In order to conserve the resources of the Company, your Directors do not recommend any dividend for the year 2014-15.

3. BRIEF DESCRIPTION OF THE COMPANY'S WORKING/OPERATIONS DURING THE YEAR

The other income of the Company was Rs. 15.01 Lacs as against Rs. 19.05 Lacs in the previous year. The loss for the year ended 30th June, 2015 was Rs. 8.60 Lacs as against profit of Rs. 4.23 Lacs in the previous year.

4. CHANGE IN THE NATURE OF BUSINESS , IF ANY

No changes occur during the year in the nature of business.

5. MATERIAL CHANGES AND COMMITMENTS, IF ANY, AFFECTING THE FINANCIAL POSITION OF THE COMPANY WHICH HAVE OCCURRED DURING THE YEAR.

No material changes and commitments have occurred after the close of the year till the date of this report which affect the financial position of the company

6. DETAILS OF SIGNIFICANT AND MATERIAL ORDERS PASSED BY THE REGULATORS OR COURTS OR TRIBUNALS IMPACTING GOING CONCERN STATUS AND COMPANY'S OPERATIONS IN FUTURE

There are no significant and material orders passed by the regulators or courts or tribunals impacting going concern status and company's operations in future

7. DETAILS IN RESPECT OF ADEQUACY OF INTERNAL FINANCIAL CONTROLS WITH REFERENCE TO THE FINANCIAL STATEMENTS

The Company has in place adequate internal financial controls with reference to financial statements. During the year, such controls were tested and no reportable material weakness in the design or operation were observed.

8. DETAILS OF SUBSIDIARY/JOINT VENTURE/ASSOCIATE COMPANIES

The details as required under this section are as follows:

Holding Company : HCL Corporation Private Limited

Other Group Company :

HCL Info systems Limited and its subsidiaries HCL Technologies Limited and its subsidiaries

Subsidiary Company : NIL

9. PERFORMANCE AND FINANCIAL POSITION OF EACH OF THE SUBSIDIARIES. ASSOCIATES AND JOINT VENTURE COMPANIES INCLUDED IN THE CONSOLIDATED FINANCIAL STATEMENTS

During the year under review , consolidated statements are not required

10. DEPOSITS

As on 30th June, 2015, neither the company has accepted any fixed deposit nor there is any unclaimed deposit.

11. STATUTORY AUDITORS

The Auditors of the Company, M/s. S.D. Chopra & Associates, Chartered Accountants, retire at the forthcoming Annual General Meeting and being eligible offer themselves for re-appointment as Statutory Auditors for the financial year 2015-16.

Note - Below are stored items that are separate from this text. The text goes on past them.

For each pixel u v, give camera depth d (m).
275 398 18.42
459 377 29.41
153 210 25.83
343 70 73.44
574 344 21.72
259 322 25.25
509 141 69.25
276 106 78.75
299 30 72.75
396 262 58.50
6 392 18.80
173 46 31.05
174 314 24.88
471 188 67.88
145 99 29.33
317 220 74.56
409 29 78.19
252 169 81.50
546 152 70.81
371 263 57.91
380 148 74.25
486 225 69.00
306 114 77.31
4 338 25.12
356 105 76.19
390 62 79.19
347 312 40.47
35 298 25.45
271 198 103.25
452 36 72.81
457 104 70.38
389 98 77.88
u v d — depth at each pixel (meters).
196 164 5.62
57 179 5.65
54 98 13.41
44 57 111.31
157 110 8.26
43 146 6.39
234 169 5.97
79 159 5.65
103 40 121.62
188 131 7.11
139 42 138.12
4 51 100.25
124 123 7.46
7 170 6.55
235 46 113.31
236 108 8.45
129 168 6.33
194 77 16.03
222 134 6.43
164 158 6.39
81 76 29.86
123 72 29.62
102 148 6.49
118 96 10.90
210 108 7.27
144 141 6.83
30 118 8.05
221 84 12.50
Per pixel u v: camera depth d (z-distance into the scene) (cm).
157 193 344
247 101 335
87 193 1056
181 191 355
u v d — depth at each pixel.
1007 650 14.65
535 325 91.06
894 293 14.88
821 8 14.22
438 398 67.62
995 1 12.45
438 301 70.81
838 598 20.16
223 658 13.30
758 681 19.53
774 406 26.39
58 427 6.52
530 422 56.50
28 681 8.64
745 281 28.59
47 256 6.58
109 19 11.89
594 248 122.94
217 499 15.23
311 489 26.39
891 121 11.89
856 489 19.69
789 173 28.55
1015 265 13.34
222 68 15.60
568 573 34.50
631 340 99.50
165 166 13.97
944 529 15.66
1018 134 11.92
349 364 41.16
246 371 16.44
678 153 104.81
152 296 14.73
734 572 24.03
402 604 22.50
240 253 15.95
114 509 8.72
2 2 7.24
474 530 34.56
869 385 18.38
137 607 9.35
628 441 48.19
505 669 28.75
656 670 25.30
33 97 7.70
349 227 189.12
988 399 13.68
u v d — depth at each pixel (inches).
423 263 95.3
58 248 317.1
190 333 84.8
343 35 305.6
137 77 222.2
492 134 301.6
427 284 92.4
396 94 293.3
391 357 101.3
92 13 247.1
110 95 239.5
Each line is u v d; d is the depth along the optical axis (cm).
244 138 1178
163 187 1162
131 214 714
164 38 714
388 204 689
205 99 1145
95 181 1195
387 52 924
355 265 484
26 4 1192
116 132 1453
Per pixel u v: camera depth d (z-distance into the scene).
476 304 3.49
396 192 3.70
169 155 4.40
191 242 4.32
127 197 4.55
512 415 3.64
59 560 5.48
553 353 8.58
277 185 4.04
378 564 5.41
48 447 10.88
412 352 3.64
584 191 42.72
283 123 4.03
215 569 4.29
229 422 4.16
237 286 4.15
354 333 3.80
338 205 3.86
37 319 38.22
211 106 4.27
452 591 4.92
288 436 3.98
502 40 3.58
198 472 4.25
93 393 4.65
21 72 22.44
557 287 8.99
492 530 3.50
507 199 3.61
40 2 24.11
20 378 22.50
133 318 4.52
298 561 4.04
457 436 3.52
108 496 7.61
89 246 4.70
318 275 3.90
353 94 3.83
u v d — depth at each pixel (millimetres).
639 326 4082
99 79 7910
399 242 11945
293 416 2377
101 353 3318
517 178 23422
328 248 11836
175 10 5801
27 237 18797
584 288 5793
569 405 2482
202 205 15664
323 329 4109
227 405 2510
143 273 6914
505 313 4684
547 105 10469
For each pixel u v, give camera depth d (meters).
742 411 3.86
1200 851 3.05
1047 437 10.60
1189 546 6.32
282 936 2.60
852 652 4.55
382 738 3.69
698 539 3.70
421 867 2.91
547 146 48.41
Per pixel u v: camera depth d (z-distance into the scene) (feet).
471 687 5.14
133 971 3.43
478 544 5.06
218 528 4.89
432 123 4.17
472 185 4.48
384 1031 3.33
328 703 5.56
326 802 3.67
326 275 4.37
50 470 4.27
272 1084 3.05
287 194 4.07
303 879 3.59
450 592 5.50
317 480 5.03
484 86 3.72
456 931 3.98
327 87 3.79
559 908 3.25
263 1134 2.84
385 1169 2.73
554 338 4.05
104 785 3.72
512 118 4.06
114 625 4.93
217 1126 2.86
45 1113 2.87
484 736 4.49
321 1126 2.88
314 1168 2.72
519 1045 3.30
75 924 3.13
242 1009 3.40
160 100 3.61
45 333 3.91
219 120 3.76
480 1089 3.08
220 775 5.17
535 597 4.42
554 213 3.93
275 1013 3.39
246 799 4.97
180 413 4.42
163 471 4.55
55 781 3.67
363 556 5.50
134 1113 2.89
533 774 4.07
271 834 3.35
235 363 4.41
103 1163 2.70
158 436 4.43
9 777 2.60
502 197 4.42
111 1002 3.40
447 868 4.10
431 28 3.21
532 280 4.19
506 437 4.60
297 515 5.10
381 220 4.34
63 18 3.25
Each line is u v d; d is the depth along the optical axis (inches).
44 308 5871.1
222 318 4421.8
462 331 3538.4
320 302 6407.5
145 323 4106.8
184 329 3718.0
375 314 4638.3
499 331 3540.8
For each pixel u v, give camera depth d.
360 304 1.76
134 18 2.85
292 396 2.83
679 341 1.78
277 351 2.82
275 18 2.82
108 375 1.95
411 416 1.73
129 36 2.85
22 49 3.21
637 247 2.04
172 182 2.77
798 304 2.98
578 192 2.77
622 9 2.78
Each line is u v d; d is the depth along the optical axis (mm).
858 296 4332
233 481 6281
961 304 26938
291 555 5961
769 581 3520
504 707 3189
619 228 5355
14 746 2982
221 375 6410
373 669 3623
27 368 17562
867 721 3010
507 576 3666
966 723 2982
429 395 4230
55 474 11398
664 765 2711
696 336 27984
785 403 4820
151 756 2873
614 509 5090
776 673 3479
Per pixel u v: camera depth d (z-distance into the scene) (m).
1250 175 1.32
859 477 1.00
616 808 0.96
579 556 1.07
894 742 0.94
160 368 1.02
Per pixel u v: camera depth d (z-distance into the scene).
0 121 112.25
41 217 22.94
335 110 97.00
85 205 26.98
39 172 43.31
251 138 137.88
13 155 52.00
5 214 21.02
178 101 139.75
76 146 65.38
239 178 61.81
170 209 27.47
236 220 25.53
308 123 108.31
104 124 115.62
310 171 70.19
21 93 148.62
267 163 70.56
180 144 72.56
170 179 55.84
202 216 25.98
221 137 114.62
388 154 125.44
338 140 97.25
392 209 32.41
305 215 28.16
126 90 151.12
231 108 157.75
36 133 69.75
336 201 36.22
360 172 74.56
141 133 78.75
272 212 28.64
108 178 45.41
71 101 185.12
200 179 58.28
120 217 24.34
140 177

Pursuant to Section 141 of the Companies Act, 2013 and relevant Rules prescribed there under the Company has receives certificate dated April 2, 2014 from the Auditor to the effect, inter-alia that their reappointment, if made, would be within the limits laid down by the Act, shall be as per the term provided under the Act, that they are not disqualified for such re - appointment under the provisions of applicable laws and also there is no proceeding against them with respect to professional matter of conduct.

Your Directors recommend their reappointment

12. AUDITORS' REPORT

The notes on Financial Statements referred to in the Auditors' Report are self-explanatory and do not call for any further comments from the Directors. The Auditors report doesn't contain any qualification , reservation or adverse remarks.

13. SHARE CAPITAL : There was no change in the share capital of the Company during the year.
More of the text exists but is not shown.